Cross-Sectional Evaluation of Kidney Function in Hospitalized Patients: Estimated GFR Versus Renal Scintigraphy
Author(s) -
Santoro Domenico,
Zappulla Zaira,
Alibrandi Angela,
Andulajevic Milos Tomasello,
Licari Maria,
Baldari Sergio,
Buemi Michele,
Cernaro Valeria,
Campennὶ Alfredo
Publication year - 2014
Publication title -
kidney and blood pressure research
Language(s) - English
Resource type - Journals
SCImago Journal Rank - 0.806
H-Index - 51
eISSN - 1423-0143
pISSN - 1420-4096
DOI - 10.1159/000355813
Subject(s) - original paper
Background/Aims: Accurate staging of chronic kidney disease (CKD) is very important. We tried to identify difference in GFR evaluation between CKD-EPI and Gates method with renal scintigraphy and which variables are associated with these differences. Methods: We retrospectively reviewed the records of 341 patients who underwent dynamic renal scintigraphy in the last 5 years. Patients were categorized according to KDIGO staging I to V, using the eGFR calculated with the CKD-EPI equation. Secondarily, we stratified patients according to treatment with renin-angiotensin system (RAS) inhibitors. Results: Gates method tends to underestimate GFR especially in CKD stage I (mean -22.2 ml/min) and II (mean -12.5 ml/min). The division in quartiles of ages showed an underestimation of GFR only in the first quartile of age (< 50 years old).

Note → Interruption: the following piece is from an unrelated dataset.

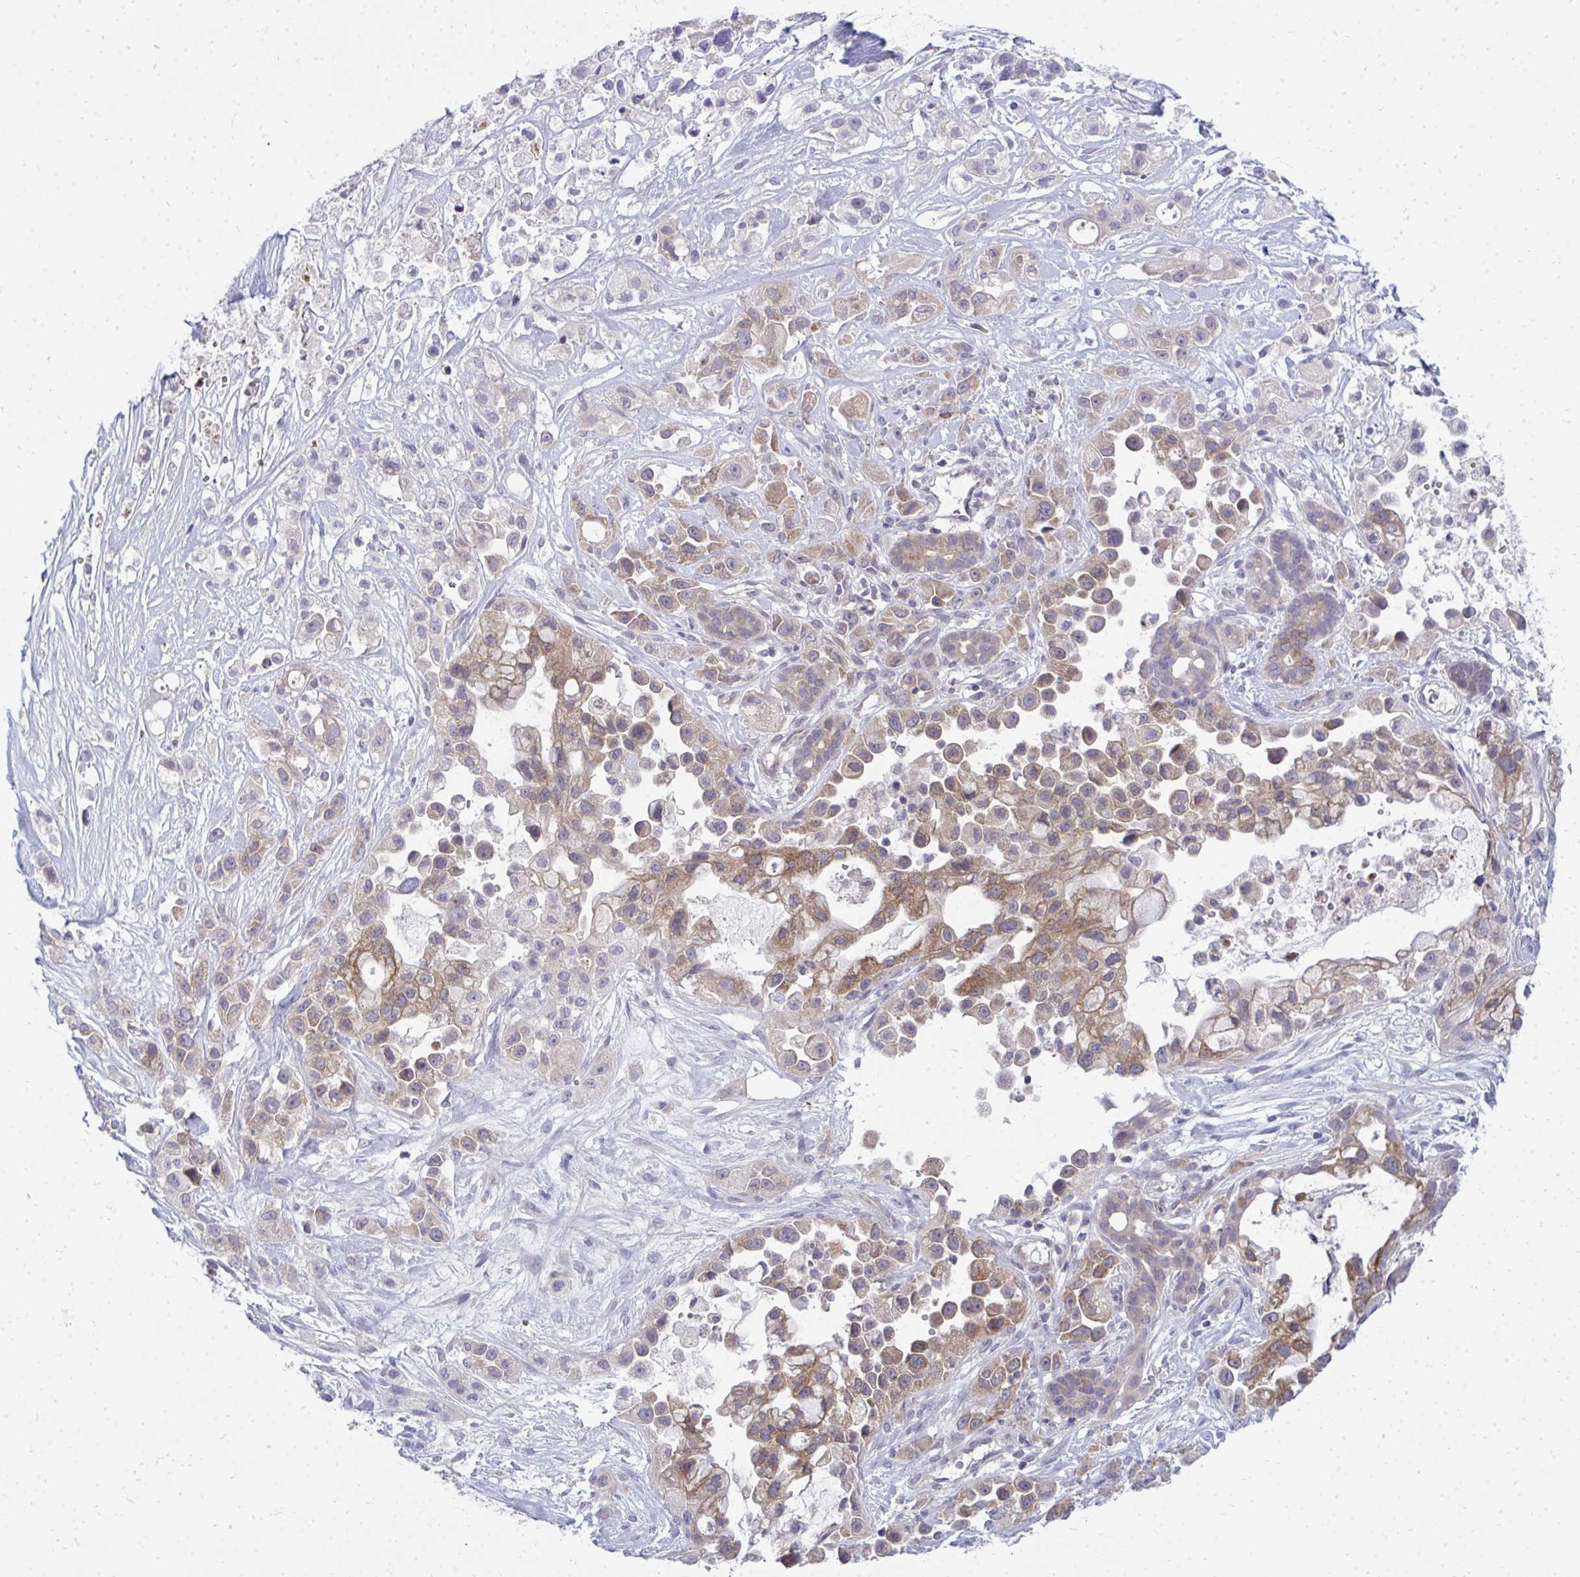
{"staining": {"intensity": "moderate", "quantity": "25%-75%", "location": "cytoplasmic/membranous"}, "tissue": "pancreatic cancer", "cell_type": "Tumor cells", "image_type": "cancer", "snomed": [{"axis": "morphology", "description": "Adenocarcinoma, NOS"}, {"axis": "topography", "description": "Pancreas"}], "caption": "The micrograph shows a brown stain indicating the presence of a protein in the cytoplasmic/membranous of tumor cells in pancreatic adenocarcinoma.", "gene": "ACSL5", "patient": {"sex": "male", "age": 44}}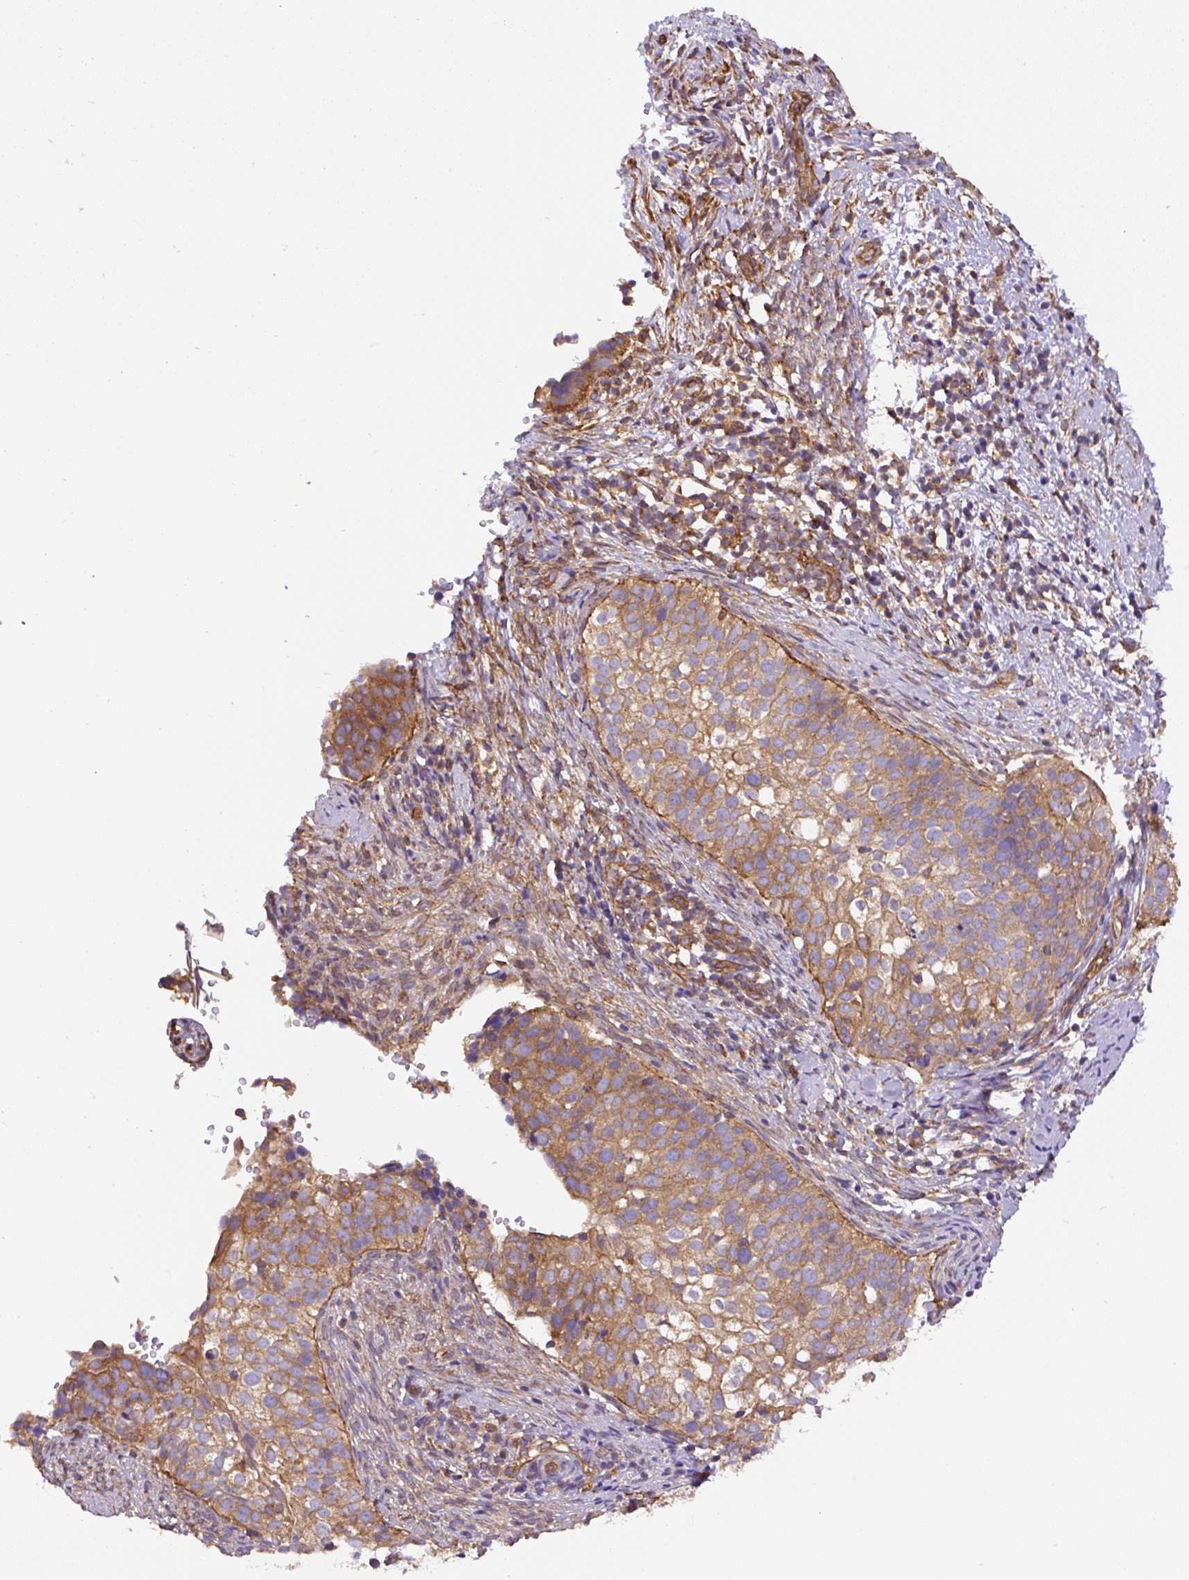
{"staining": {"intensity": "moderate", "quantity": ">75%", "location": "cytoplasmic/membranous"}, "tissue": "cervical cancer", "cell_type": "Tumor cells", "image_type": "cancer", "snomed": [{"axis": "morphology", "description": "Squamous cell carcinoma, NOS"}, {"axis": "topography", "description": "Cervix"}], "caption": "Moderate cytoplasmic/membranous positivity is seen in about >75% of tumor cells in cervical cancer (squamous cell carcinoma).", "gene": "DCTN1", "patient": {"sex": "female", "age": 44}}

Gates method underestimation of GFR was more pronounced in stage I patients treated with RAS inhibitors (mean -34.6 ml/min). The same occurs in stage II, even though to a lesser extent. Conclusion: The assessment of GFR by the Gates method must be carefully considered in the early stages of CKD, especially in younger patients. Moreover, the difference is more pronounced in patients treated with RAS inhibitors. Longitudinal studies will prove which method better predicts cardiovascular or renal events.